The artist’s concept depicts TRAPPIST-1d passing in front of a turbulent star, showing the other planets in the background. Image credits: NASA/ESA/CSA/Joseph Olmsted, STSCI.

TRAPPIST-1 is a super cool dwarf star situated 38.8 light-years away in the constellation Aquarius.

These stars are slightly larger than Jupiter, comprising only 8% of our Sun’s mass. They rotate quickly and emit UV energy flares.

TRAPPIST-1 is home to seven transiting planets designated TRAPPIST-1b, c, d, e, f, g, and h.

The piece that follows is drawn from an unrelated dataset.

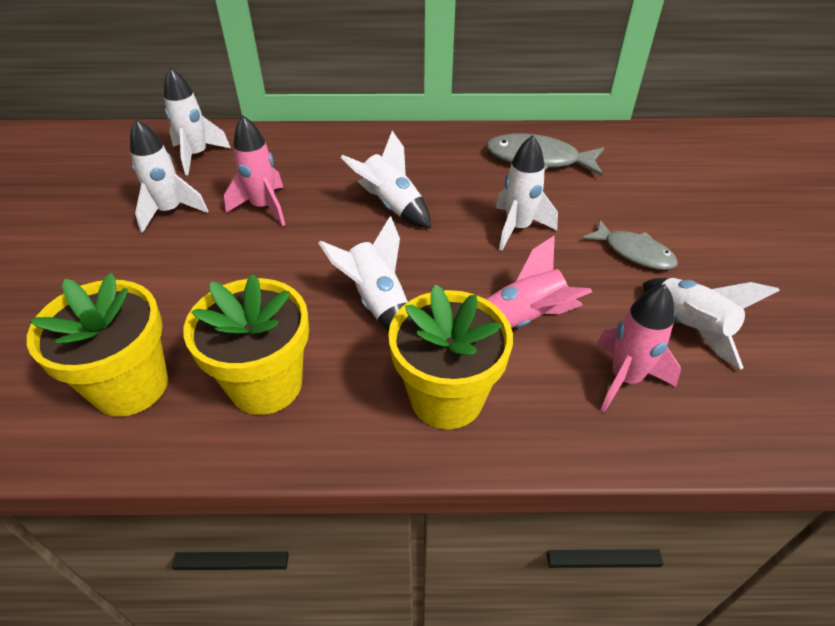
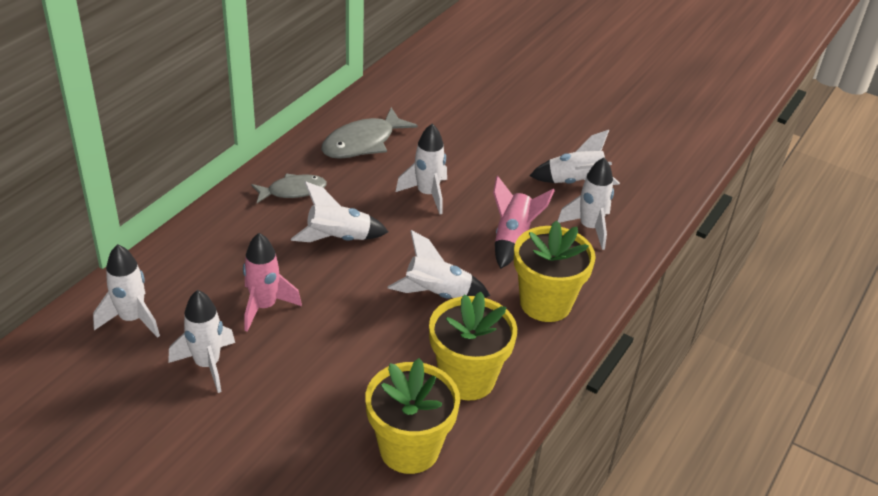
camera: 60 degrees left, 5 degrees down
grey fish [583,220,678,270] -> grey fish moved to [251,173,327,203]
pink rocket [596,284,681,412] -> white rocket [558,157,614,250]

All these planets are similar in size to Earth and Venus, or marginally smaller, with very brief orbital periods of 1.51, 2.42, 4.04, 6.06, 9.21, 12.35, and 20 days, respectively.

They may all be tidally locked, meaning the same side always faces their star, akin to how the same side of the moon is always turned towards Earth. This results in a permanently night side and a permanently day side for each TRAPPIST-1 planet.

“Ultimately, we aim to discover whether similar environments to those we enjoy on Earth exist elsewhere, and under what conditions they might thrive,” stated Dr. Caroline Piaulett Graeb, an astronomer at the University of Chicago and the Trottia Institute for Planetary Research.

“At this stage, we can exclude TRAPPIST-1d as a potential twin or cousin of Earth, even as Webb enables us to investigate Earth-sized planets for the first time.”

Dr. Piaulet-Ghorayeb and her team utilized Webb’s NIRSpec (near-infrared spectroscopy) instrument to capture the transmission spectra of the TRAPPIST-1d planet.

They found no common molecules typically present in Earth’s atmosphere, such as water, methane, or carbon dioxide.

However, they have outlined several possibilities for the exoplanet that warrant further investigation.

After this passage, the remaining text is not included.